Economic Survey 2025-26/Key Terms/Important for UPSC Pre & Mains 20226

Virtuous Cycle of Investment:

A virtuous cycle of investment is a self-reinforcing economic process where increased investment drives productivity, higher income, and demand, which in turn encourages further investment

The Survey emphasizes that India is currently on the threshold of a self-sustaining “Virtuous Cycle,” where one economic success triggers the next. Unlike a “vicious cycle” of debt and stagnation, this framework views growth not as a set of separate problems, but as a series of complementary gears.

  • The Mechanism: It starts with Public Capex (Capital Expenditure), which “crowds in” private investment. This investment creates infrastructure and industrial capacity, leading to higher productivity and job creation. Increased employment boosts household income, which fuels Private Consumption, further incentivizing businesses to invest more.

Key Drivers:

    • Balance Sheet Advantage: The Survey notes that Indian corporates and banks now have “leaner and stronger” balance sheets, allowing them to fund this cycle.
    • Savings & Exports: High savings rates provide the capital for investment, while strong exports ensure the cycle isn’t limited by domestic demand alone.
  • Example: The government’s massive investment in the National Infrastructure Pipeline (NIP).
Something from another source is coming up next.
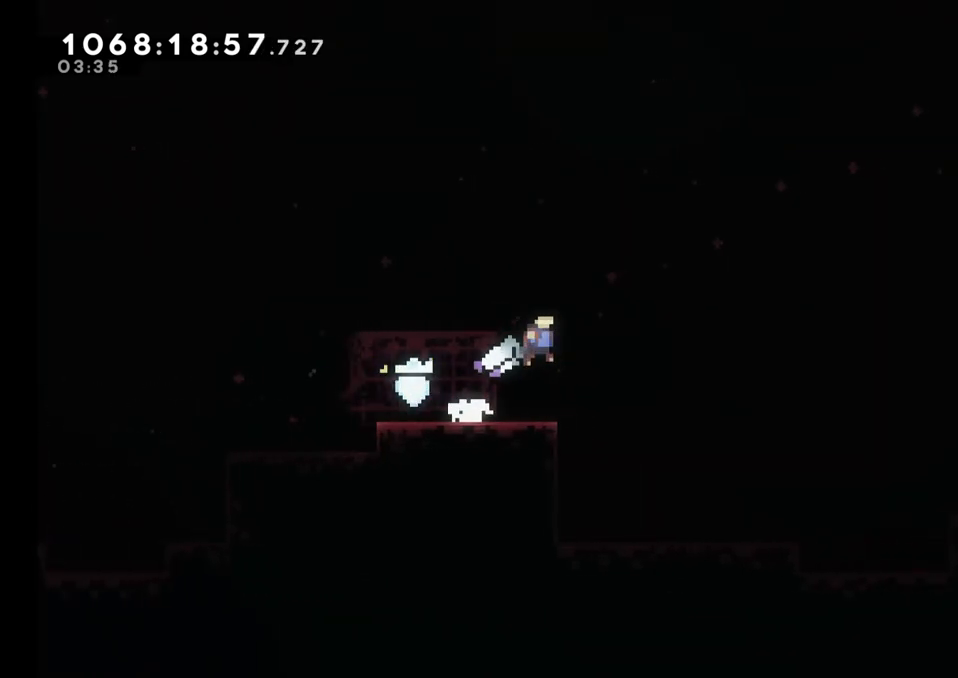
{"buttons": ["B"], "left_stick": "right", "right_stick": "center", "events": [[450, "B", "down"]]}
By building world-class highways and ports, the cost of logistics drops, making it profitable for a private car manufacturer to set up a new plant, which in turn creates thousands of local jobs.

Physical-Digital Convergence:

This term refers to the “synergy” between traditional physical infrastructure (roads, rail, electricity) and India’s world-leading Digital Public Infrastructure (DPI). The Survey argues that growth in the 2020s cannot rely on physical assets alone; they must be “digitally enabled.”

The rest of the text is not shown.